Israel was created as the only country on earth that would have a Jewish majority. That is not an outlier. Christianity is the official religion and the Church of England is the state church of the United Kingdom. Sunni Islam is the only permitted religion in Saudi Arabia. So why pick on Israel?

If AI’s end game is to eradicate the one Jewish country, they arrived too late. If their goal is to advance a two-state solution, even that train has left the station. Time has marched on, and the future of Judea and Samaria will not be determined by apartheid name-calling or even by the old issues on the table. With 800,000 Jews currently living in east Jerusalem and throughout the rest of Judea and Samaria, it now is impracticable to unring that bell.

Israel barely managed to uproot and resettle the 8,600 Jews she evicted from Gush Katif in 2005. A hundred times that many?
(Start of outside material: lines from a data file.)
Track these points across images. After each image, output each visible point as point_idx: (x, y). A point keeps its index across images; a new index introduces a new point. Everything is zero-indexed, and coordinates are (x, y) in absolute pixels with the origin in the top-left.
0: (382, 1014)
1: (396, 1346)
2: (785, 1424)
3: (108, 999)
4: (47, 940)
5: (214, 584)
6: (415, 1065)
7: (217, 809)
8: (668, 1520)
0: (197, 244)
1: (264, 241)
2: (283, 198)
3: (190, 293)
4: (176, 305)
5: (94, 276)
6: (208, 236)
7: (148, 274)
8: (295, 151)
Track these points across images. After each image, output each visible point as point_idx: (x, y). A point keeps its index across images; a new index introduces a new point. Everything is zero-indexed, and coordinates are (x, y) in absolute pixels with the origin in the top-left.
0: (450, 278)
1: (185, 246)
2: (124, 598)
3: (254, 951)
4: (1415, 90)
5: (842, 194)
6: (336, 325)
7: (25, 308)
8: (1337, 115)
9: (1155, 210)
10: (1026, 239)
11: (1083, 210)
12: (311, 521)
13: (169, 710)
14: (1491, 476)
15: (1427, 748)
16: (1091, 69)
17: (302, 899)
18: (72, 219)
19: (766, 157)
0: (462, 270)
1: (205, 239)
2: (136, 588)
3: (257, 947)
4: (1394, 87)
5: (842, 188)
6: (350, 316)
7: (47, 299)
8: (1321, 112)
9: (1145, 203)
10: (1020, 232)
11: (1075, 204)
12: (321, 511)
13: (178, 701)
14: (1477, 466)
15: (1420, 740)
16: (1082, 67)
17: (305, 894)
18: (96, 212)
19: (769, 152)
No amount of diplomacy, strategizing, theorizing or negotiating can dislocate nearly a million Jewish homeowners and lessees, and find new homes for them in a country the size of New Jersey, the size Israel would be without Judea and Samaria.

Oh, and by the way, Israel presently suffers from a massive housing shortage as is. If AI has any ideas for solving that one, we are all ears. Perhaps, Abu Mazen’s Palestine Authority would allow Jews to buy homes there?

The writer, a law professor and senior rabbinic fellow at the Coalition for Jewish Values, is a congregational rabbi and senior contributing editor at The American Spectator. His book, General Sharon’s War Against Time Magazine, explores the 1982 war in Lebanon and the libel trial that followed.